▸ Texte fourni:
"""

Le monde perdu et le concept moderne d’histoire
Ce changement de l’œuvre en travail, qui signe la défaite de l’homo faber et le triomphe de l’animal laborans, avec le danger que ce triomphe fait courir à l’avenir de la culture, Arendt l’explique par la position centrale qu’en est venu à prendre, dans la mentalité même de l’homo faber moderne, le concept de processus qui, en substituant à la primauté du « quoi » – de l’objet fabriqué – la primauté du « comment » – du procédé de fabrication lui-même –, a enlevé « à l’homme fabricateur, à l’homme constructeur, les normes et les mesures fixes et permanentes qui, avant l’époque moderne, lui ont toujours servi de guides dans l’action et de critères dans le jugement [19]». Dans un tel cadre, purement instrumental, toutes les fins se dégradent en moyens, tout but atteint n’étant lui-même que moyen en vue d’une fin nouvelle qui, « une fois atteinte, cesse d’être une fin et perd sa capacité de guider[20] ».

"""

▸ Entrées:
"""

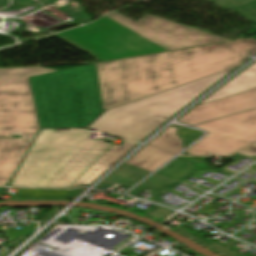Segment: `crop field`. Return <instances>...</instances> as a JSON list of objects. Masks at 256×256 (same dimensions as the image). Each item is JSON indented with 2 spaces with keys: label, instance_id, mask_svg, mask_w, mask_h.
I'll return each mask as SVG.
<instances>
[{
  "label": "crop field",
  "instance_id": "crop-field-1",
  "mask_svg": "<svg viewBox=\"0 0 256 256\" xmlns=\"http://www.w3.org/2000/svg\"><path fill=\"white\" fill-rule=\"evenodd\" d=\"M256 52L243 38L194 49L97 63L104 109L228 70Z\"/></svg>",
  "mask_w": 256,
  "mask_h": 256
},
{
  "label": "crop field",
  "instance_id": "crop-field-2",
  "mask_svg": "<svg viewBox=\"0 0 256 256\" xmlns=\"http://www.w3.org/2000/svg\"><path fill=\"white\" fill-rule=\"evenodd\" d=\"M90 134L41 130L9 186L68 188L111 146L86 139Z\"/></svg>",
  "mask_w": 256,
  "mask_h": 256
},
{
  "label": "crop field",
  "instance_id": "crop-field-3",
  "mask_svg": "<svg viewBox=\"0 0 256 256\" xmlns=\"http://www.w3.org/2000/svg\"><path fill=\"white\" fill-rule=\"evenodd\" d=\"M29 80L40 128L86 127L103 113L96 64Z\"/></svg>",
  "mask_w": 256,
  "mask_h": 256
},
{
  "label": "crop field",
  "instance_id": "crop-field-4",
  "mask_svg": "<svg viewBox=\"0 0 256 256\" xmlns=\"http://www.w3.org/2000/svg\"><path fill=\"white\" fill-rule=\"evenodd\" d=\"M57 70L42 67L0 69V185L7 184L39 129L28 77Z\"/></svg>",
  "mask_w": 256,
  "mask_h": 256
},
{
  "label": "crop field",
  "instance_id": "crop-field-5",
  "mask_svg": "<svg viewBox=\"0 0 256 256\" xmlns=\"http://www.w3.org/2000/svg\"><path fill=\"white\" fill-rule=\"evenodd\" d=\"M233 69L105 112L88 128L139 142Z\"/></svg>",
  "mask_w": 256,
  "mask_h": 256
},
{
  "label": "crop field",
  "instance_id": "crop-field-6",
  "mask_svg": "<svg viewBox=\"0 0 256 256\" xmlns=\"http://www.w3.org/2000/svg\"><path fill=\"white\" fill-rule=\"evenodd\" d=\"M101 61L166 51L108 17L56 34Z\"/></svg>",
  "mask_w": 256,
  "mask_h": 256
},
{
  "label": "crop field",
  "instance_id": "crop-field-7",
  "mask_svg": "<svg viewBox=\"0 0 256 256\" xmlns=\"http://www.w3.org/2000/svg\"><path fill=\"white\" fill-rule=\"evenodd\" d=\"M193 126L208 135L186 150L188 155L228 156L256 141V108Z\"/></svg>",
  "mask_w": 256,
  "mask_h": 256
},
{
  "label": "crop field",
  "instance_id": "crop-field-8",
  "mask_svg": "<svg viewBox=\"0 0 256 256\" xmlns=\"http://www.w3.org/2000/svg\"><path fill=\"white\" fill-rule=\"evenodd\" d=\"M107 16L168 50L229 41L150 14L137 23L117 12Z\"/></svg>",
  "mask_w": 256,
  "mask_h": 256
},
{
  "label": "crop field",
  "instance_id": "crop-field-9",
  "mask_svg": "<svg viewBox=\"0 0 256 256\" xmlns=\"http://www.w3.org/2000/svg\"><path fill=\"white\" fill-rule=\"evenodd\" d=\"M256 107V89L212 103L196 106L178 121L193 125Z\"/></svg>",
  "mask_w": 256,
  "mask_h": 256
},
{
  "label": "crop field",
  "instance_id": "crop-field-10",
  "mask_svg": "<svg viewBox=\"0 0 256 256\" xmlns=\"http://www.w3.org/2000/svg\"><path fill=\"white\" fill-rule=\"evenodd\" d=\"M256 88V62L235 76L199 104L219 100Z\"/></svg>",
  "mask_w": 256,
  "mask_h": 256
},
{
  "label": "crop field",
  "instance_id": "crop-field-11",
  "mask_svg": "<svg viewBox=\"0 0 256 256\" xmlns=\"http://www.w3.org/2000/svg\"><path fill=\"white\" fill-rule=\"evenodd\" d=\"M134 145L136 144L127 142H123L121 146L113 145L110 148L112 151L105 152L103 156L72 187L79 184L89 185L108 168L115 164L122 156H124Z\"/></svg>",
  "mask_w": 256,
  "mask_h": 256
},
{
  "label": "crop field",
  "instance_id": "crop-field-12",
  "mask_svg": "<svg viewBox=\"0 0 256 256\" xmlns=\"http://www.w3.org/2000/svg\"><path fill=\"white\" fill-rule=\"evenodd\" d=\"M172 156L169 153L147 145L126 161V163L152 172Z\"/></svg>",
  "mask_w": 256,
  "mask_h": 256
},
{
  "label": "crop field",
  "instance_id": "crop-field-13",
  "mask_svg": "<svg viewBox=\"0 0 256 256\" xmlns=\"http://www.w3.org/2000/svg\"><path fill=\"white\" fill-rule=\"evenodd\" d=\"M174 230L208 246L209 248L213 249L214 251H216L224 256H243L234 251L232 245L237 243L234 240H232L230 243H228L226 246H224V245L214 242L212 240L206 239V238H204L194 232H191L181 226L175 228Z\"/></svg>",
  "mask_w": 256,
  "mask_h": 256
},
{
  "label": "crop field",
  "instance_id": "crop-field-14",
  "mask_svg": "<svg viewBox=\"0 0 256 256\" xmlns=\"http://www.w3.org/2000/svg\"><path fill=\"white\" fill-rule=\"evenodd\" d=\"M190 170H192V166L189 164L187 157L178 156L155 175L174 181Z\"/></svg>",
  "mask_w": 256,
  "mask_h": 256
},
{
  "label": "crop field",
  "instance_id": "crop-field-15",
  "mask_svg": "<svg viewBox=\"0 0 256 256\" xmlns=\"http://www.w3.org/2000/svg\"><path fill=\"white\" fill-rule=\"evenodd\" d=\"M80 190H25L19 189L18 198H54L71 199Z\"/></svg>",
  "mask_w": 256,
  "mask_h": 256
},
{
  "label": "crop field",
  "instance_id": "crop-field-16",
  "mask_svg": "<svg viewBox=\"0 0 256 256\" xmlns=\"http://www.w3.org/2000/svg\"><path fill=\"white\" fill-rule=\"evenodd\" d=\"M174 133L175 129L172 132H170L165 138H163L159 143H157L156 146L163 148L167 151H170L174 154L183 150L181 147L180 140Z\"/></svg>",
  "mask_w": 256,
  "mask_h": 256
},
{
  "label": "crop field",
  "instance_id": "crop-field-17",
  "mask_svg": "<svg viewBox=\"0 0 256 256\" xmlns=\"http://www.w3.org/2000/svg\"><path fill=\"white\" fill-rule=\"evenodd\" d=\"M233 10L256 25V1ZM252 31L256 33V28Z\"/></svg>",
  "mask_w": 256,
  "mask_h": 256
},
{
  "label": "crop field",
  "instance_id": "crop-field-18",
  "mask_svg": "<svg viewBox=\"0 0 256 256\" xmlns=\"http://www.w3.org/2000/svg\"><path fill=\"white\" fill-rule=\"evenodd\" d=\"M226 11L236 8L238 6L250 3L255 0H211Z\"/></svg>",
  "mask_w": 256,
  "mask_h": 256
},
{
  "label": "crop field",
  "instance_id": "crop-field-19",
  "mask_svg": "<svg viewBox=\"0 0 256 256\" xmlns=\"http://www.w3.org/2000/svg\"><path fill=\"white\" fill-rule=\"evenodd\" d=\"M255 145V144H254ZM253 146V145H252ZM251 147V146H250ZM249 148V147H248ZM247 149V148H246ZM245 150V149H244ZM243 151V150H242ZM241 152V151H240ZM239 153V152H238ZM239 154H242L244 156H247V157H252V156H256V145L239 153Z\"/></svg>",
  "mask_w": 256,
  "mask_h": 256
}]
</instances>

"""
"""

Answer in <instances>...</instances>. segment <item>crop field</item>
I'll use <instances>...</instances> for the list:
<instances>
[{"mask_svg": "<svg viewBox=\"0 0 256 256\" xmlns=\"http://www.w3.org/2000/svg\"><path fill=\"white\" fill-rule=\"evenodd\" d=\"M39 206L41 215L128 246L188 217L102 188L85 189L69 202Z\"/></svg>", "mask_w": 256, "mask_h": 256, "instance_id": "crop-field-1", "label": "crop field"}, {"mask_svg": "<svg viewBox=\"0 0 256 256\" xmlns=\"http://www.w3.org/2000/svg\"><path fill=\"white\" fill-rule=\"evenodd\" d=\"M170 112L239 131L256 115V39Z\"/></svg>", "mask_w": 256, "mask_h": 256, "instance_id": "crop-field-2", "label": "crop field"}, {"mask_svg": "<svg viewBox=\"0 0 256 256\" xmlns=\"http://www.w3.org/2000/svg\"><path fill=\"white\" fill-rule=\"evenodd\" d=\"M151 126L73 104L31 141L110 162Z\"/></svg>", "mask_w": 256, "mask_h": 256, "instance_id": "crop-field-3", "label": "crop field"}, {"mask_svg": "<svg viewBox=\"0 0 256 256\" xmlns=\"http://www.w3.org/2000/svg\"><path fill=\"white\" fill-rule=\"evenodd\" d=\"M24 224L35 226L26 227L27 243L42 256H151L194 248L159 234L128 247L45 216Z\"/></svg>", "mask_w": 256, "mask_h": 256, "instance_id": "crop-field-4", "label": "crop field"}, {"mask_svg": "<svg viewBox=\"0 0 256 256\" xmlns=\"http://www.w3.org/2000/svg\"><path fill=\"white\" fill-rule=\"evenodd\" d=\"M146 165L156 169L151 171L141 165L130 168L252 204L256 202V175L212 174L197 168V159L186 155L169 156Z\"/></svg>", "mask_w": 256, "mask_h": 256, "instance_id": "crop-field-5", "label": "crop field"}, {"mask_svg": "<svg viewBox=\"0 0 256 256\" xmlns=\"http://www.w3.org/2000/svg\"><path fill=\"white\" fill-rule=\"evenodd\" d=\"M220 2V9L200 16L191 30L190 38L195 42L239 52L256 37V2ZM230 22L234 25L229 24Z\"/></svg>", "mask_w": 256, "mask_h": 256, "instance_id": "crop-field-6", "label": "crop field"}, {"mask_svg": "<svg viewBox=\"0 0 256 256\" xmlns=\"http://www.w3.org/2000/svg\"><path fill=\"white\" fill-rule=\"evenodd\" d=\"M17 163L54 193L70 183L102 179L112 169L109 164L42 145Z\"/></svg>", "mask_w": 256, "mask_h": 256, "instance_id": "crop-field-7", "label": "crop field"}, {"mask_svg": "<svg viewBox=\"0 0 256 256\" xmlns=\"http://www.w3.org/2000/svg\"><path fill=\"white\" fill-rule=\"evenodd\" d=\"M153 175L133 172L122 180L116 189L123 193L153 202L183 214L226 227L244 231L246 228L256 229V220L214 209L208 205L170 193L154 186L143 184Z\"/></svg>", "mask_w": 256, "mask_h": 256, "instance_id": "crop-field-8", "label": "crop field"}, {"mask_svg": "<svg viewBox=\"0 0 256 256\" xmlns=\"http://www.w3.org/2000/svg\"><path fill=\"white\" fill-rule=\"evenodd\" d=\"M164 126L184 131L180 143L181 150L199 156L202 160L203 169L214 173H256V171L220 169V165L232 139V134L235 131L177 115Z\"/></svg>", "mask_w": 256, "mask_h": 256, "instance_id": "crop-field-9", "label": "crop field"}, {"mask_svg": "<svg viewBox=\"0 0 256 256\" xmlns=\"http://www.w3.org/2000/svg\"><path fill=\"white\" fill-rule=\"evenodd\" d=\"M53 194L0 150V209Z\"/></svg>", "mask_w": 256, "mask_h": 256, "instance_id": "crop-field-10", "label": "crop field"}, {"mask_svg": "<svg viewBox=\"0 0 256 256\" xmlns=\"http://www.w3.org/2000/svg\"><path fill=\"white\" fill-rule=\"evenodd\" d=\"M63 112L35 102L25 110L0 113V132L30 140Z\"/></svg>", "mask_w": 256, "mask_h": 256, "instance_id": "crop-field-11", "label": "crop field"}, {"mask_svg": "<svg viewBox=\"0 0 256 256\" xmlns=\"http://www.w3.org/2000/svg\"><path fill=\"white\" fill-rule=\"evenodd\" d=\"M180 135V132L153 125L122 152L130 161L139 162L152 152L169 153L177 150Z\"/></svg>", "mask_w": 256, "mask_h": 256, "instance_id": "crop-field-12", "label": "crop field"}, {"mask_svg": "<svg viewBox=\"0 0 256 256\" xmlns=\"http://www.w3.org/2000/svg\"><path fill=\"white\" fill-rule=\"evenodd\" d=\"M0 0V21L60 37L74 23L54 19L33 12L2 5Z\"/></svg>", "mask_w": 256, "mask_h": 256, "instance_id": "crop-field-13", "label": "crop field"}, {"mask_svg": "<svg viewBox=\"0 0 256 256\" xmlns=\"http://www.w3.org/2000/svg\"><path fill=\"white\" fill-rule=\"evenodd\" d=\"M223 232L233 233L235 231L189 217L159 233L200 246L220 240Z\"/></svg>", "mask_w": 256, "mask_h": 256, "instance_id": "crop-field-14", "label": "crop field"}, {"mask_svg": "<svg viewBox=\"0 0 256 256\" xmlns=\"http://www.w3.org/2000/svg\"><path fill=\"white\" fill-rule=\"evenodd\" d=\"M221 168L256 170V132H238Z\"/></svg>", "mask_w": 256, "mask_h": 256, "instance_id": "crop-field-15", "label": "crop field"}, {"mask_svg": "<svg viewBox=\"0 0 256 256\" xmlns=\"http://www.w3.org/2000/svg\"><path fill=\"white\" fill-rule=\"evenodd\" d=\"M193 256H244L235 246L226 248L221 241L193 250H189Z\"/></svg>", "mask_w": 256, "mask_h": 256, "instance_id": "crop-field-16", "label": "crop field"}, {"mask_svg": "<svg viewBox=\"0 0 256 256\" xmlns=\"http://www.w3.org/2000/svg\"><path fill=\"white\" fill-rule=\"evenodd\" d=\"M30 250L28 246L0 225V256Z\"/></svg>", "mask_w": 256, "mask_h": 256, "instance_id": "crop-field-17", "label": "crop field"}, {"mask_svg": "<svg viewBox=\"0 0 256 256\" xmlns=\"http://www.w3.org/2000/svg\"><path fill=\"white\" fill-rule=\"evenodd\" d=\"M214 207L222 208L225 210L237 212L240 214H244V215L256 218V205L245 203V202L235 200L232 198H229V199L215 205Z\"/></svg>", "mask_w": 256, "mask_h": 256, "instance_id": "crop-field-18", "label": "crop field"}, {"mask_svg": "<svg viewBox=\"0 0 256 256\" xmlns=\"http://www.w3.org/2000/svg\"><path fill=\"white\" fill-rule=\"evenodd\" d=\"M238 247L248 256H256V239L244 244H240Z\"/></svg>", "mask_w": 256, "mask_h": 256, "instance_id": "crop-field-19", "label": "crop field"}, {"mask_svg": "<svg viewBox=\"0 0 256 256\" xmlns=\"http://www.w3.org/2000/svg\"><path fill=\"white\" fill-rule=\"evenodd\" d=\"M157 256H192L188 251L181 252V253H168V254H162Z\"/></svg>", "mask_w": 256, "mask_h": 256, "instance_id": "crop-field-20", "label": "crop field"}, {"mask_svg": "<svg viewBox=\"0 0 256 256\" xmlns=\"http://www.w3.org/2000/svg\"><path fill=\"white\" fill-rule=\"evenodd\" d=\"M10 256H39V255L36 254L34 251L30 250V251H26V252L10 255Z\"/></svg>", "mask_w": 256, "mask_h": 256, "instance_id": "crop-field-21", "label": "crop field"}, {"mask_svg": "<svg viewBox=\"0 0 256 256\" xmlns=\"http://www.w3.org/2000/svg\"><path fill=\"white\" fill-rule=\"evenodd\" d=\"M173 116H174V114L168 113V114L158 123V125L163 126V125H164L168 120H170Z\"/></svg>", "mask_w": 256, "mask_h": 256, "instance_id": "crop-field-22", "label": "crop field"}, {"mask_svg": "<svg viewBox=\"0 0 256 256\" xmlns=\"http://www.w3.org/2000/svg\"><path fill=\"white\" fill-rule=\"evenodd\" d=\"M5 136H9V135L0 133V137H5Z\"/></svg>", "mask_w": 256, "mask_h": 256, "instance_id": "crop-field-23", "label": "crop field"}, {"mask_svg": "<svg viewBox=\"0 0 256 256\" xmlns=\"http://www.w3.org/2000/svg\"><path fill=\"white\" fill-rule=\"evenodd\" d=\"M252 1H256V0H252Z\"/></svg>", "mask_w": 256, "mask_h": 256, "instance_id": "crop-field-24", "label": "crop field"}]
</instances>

"""

▸ Consignes:
• A. Résumez en deux phrases le texte sur le concept moderne de processus.
• B. D'après le texte sur le concept moderne de processus, pourquoi l'homme fabricateur a-t-il perdu les normes et les mesures qui le guidaient ? Répondez en deux phrases au plus.
Appuyez-vous uniquement sur le texte.

▸ Réponses complètes:
• A. Selon Arendt, le passage de l'œuvre au travail marque la défaite de l'homo faber et le triomphe de l'animal laborans, qui menace l'avenir de la culture. Il s'explique par la place centrale du concept de processus dans la mentalité de l'homo faber moderne : en faisant primer le « comment » du procédé sur le « quoi » de l'objet fabriqué, ce concept a privé l'homme fabricateur de ses normes fixes et permanentes, et toutes les fins s'y dégradent en moyens.

• B. Il les a perdues parce que le concept de processus a pris une place centrale dans la mentalité de l'homo faber moderne. Ce concept remplace la primauté du « quoi », l'objet fabriqué, par celle du « comment », le procédé de fabrication lui-même.